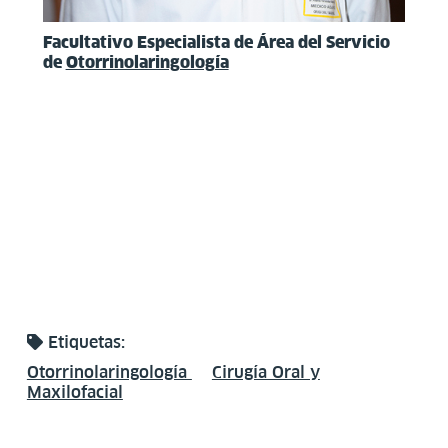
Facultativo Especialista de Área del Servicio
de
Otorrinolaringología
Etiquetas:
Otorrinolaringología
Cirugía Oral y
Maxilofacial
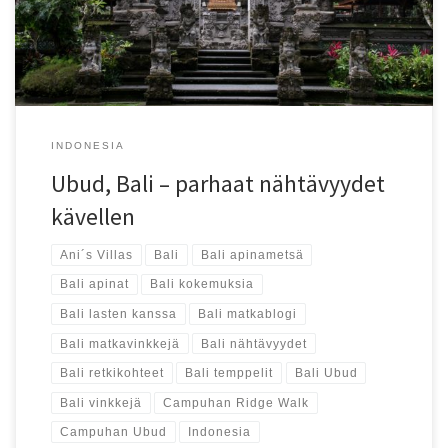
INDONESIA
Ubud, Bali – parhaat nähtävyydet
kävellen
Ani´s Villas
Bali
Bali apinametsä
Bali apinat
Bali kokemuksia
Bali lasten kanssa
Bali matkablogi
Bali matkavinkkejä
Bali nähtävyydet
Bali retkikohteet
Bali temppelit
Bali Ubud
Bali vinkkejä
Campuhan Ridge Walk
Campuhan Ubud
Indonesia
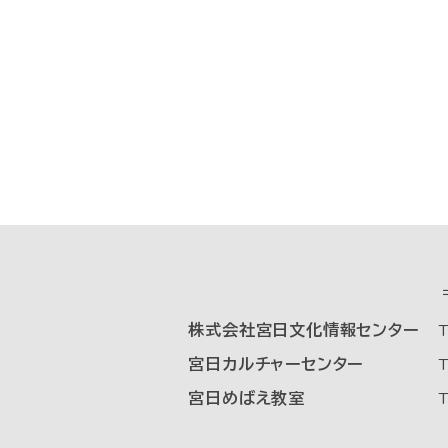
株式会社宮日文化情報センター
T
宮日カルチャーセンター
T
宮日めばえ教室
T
━━━
» TASK TO COMPLETE:
Every line above that has the string "nähtävyydet" needs to be copied.

» SOLUTION TO THIS EXERCISE:
Ubud, Bali – parhaat nähtävyydet
Bali nähtävyydet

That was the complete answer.